▶ **STATED TASK 1**:
In the text on visitor use management at Lake Louise, translate this sentence into French: "The Lake Louise area is one of Canada’s most beloved destinations."
▶ **STATED TASK 2**:
Write the next part of the text on visitor use management at Lake Louise, starting after its final line.

___ SUPPLIED PASSAGE

Visitor Use Management in the Lake Louise Area
Parks Canada is developing a visitor use management plan for the Lake Louise area in Banff National Park.
The Lake Louise area is one of Canada’s most beloved destinations. Since 2010, visitation to Banff National Park has increased by 34% and continues to rise. More people than ever are visiting and connecting with this special place. However, more vehicles and people cause increased congestion, crowding, wildlife conflict, ecosystem impacts and makes emergency response more difficult.
Parks Canada has used many tools to address this challenge, including shuttles, reservations services, paid parking, and behavioural marketing campaigns. With visitor and vehicle numbers expected to grow, Parks Canada is exploring a sustainable long-term approach to manage changing visitation patterns and meet the commitments set out in the 2022 Banff Park Management Plan.
What is visitor use management?
The Lake Louise Area Visitor Use Management Plan will provide a variety of tools and tactics to manage visitor use in the Lake Louise area in a way that protects nature and history, is safe for visitors and staff alike, and provides a positive experience when visiting.
In this phase, Parks Canada is identifying potential strategies and actions to help achieve desired conditions previously developed with staff, stakeholder and visitor input. The strategies and actions being considered could apply in a variety of ways and in different locations within the Lake Louise area.
Parks Canada’s visitor use management work is guided by an internationally recognized framework used by protected areas around the world. It is also guided by the Parks Canada mandate, the 2022 Banff National Park Management Plan, and by a set of core principles shaped by feedback we received during previous engagement. Among these principles are:
- ecological integrity and quality visitor experience
- accessibility and affordability
- collaboration with partners to support regional integration
- data-driven adaptive management
- fairness and transparency to maintain market competitiveness and support multiple business models
- and environmental and financial sustainability
How to participate
Parks Canada is inviting your feedback on some of the draft strategies and actions to manage growing visitation in the Lake Louise area. Your input will help guide management decisions over the next 5-7 years.
- View the project area map and a complete list of proposed strategies and actions.
- Need more information? Find additional resources and data on the Parks Canada website.
- Complete one or all of the three surveys below before March 9, 2026 (10-20 minutes each).
Share your feedback on proposed strategies and actions for:
- Entire Lake Louise Area (general strategies applying to all locations)
- Upper Lake Louise (lakeshore)

______
___ SUPPLIED DATA

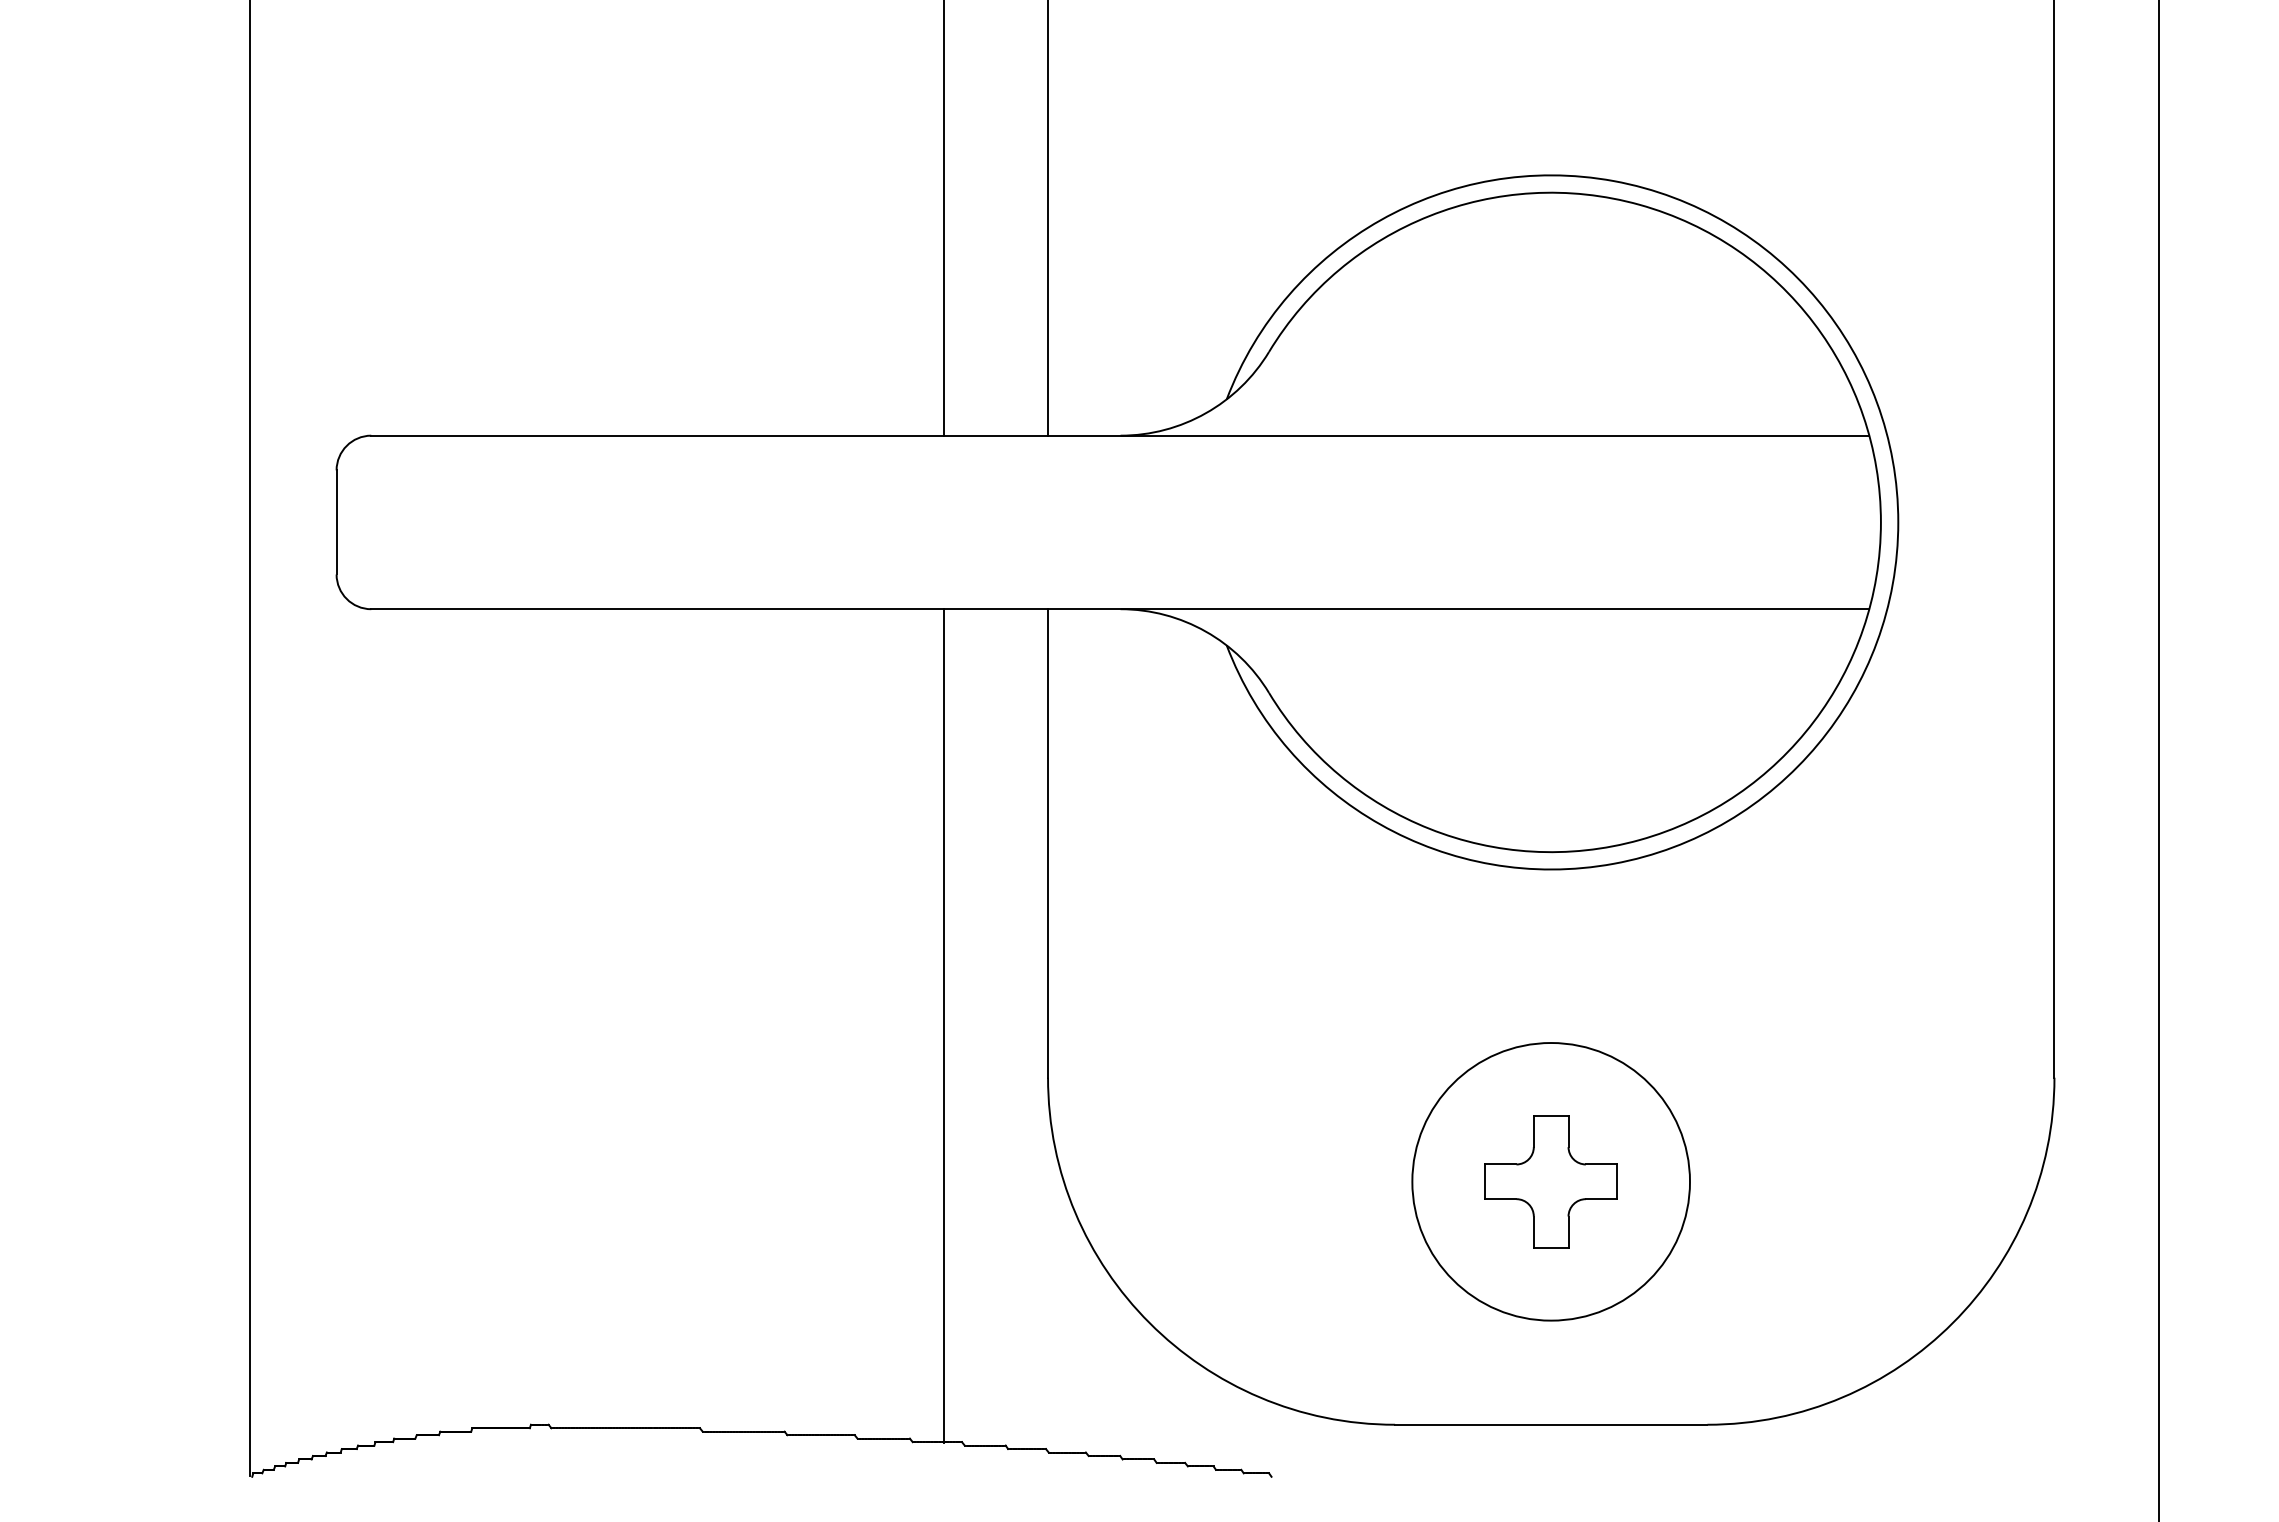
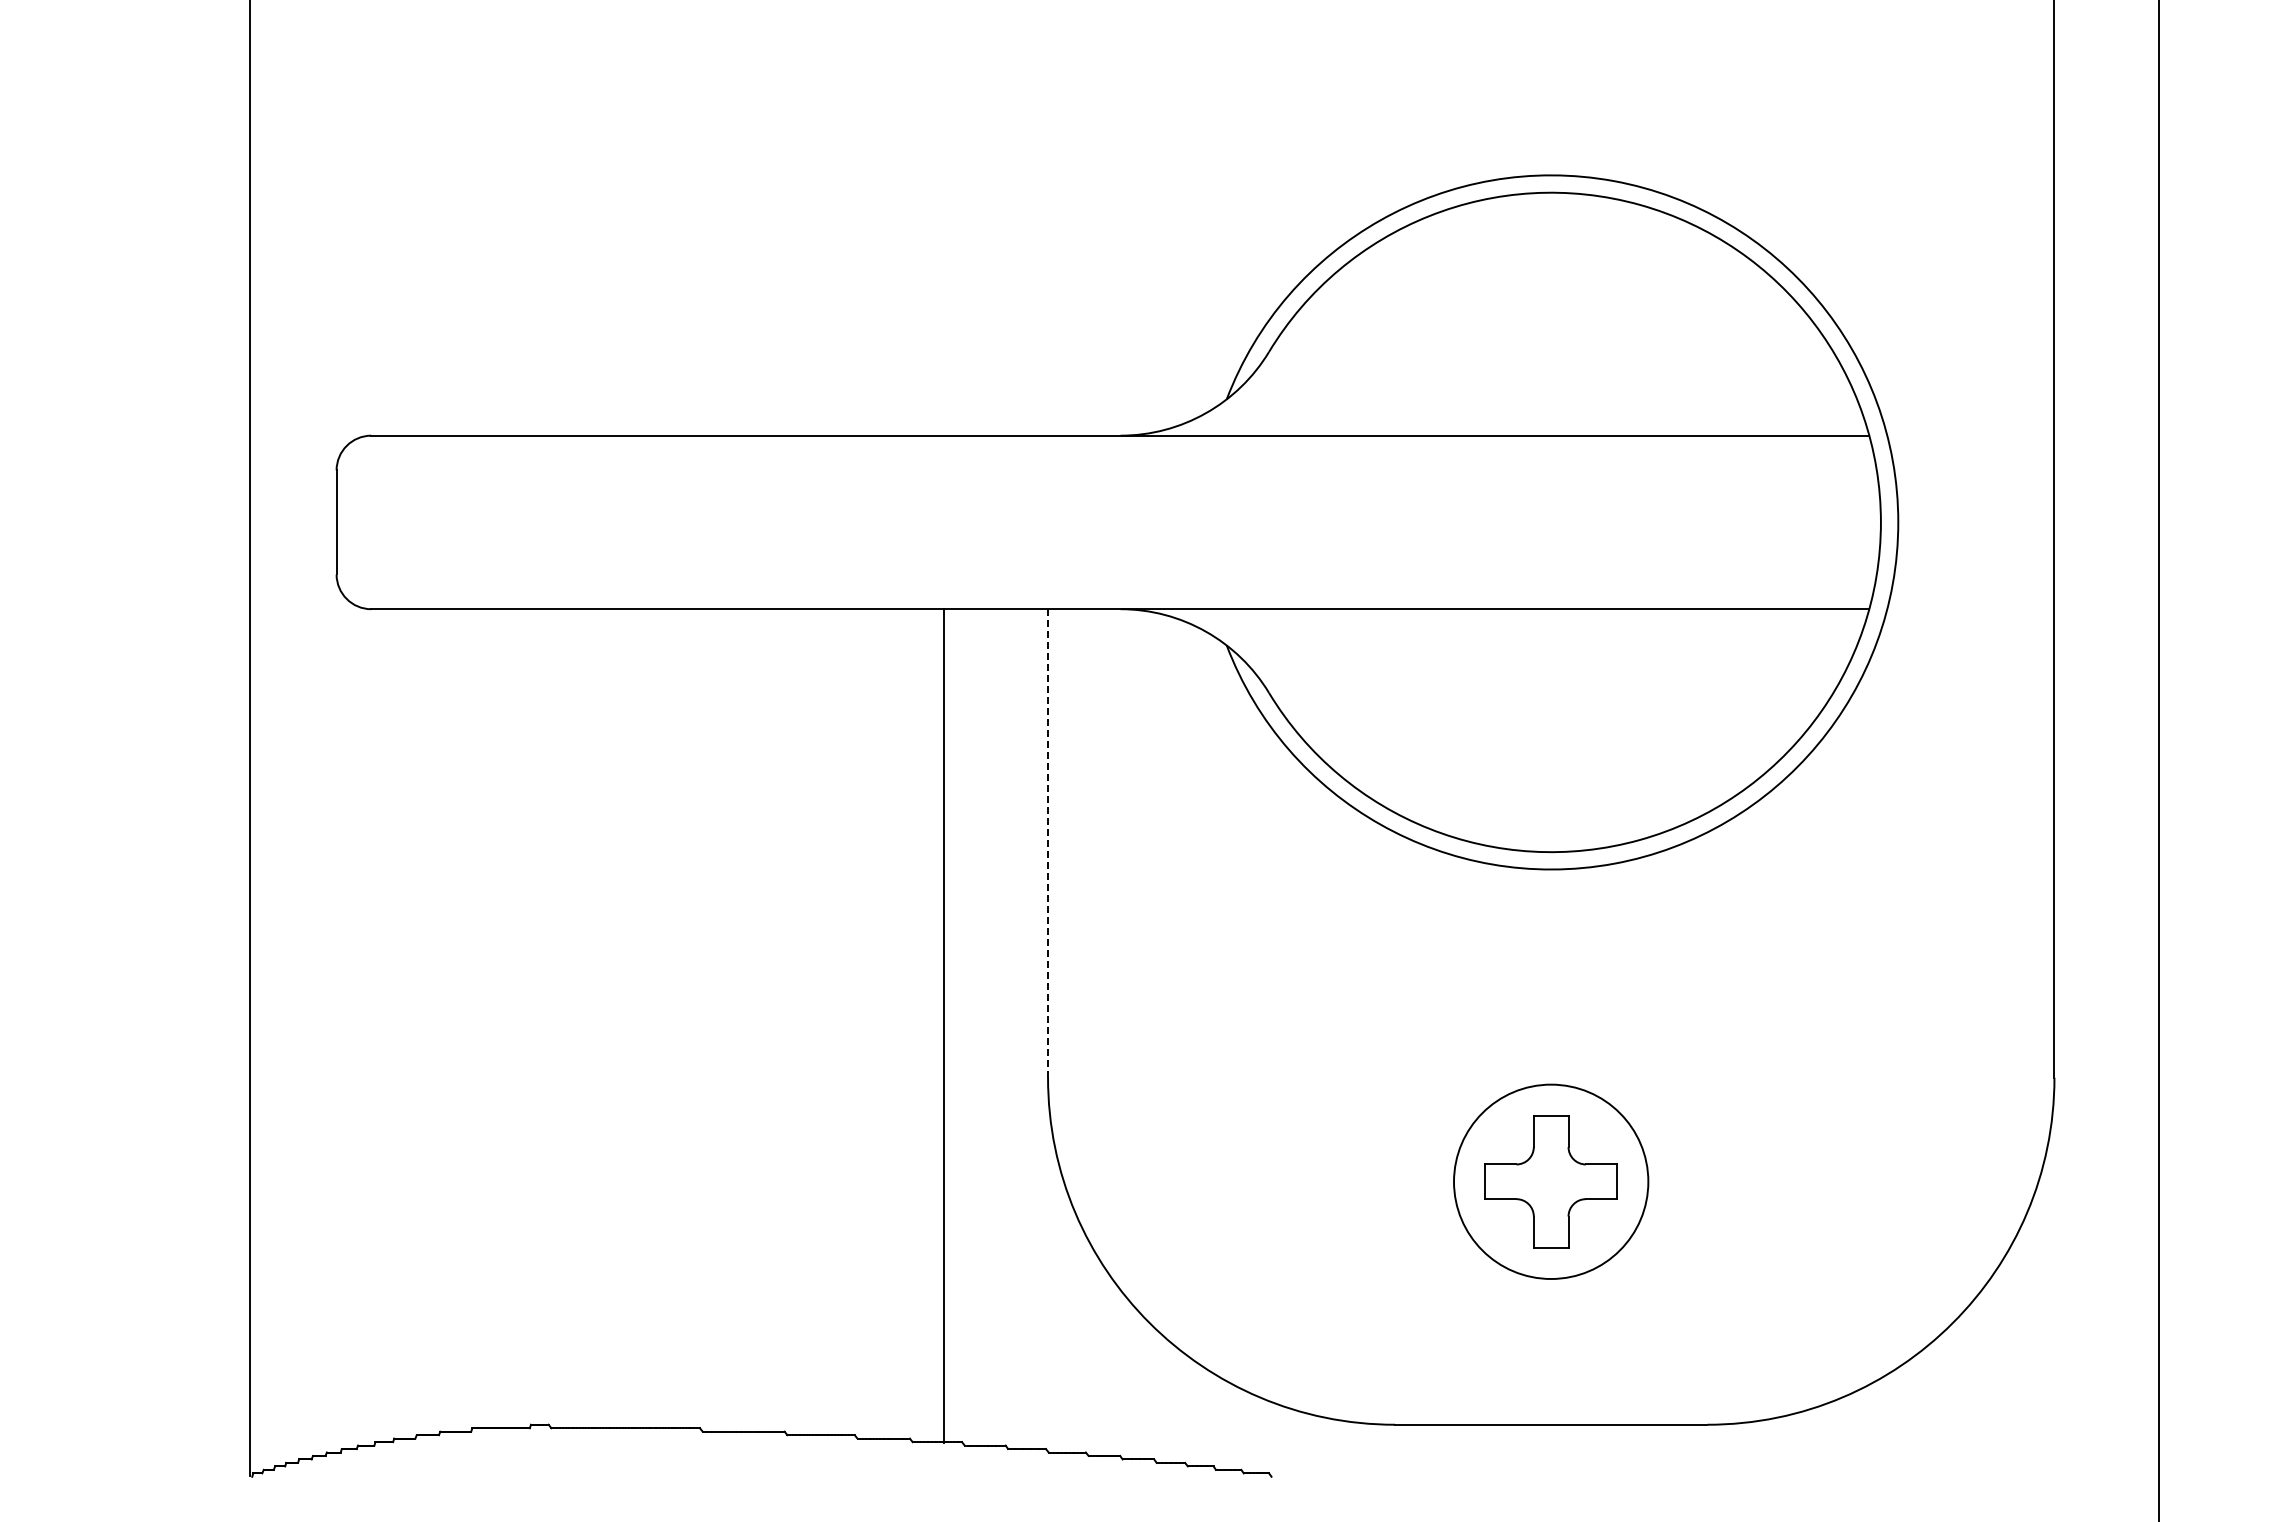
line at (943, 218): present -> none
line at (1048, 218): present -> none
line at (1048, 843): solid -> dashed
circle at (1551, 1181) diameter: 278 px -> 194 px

______

▶ **EXPECTED OUTPUT 1**:
La région du lac Louise est l'une des destinations les plus appréciées du Canada.

▶ **EXPECTED OUTPUT 2**:
- Moraine Lake and Paradise Valley
Privacy
Parks Canada takes the protection of privacy seriously. Information collected in these surveys will be stored on servers located within Canada. Please do not provide personal or third-party information (e.g. names, contact details, or information about other people) in your responses.
Your survey responses are being collected for the purposes of engagement and data analysis for Parks Canada's Lake Louise Area Visitor Use Management Planning Project. This collection of personal information is authorized under the Privacy Act.
You do not need to log in to complete the surveys.
Get informed
- Visit the Lake Louise Visitor Use Management Plan website: Find visitor and vehicle statistics, current challenges, actions Parks Canada can and cannot propose, and a timeline of actions Parks Canada has taken to manage congestion so far.
- Read the 2022 Banff National Park Management Plan: This roadmap guides decision-making in Banff National Park. It identifies the need for visitor use management in the Lake Louise area.
- Review the draft Lake Louise Area Strategy: Building on the 2022 Banff National Park Management Plan, this strategy summarizes area challenges and calls for tactical plans including visitor use management planning.
Note: Planning and land use for the community of Lake Louise is being addressed through a separate Lake Louise Community Plan update process. This legislatively required plan addresses different issues and geographic areas.
What have we heard so far?
In 2024, Parks Canada asked Canadians what was important to them about the Lake Louise area. This feedback helped us set goals – desired conditions – for the future of this special place.
- Desired Conditions for the Lake Louise Area – Updated October 2025
- 2024 What We Heard Phase 1: Draft Desired Conditions – Full Report (2.21 MB) (pdf)
- 2024 What We Heard Phase 1: Draft Desired Conditions – Executive Summary (721 KB) (pdf)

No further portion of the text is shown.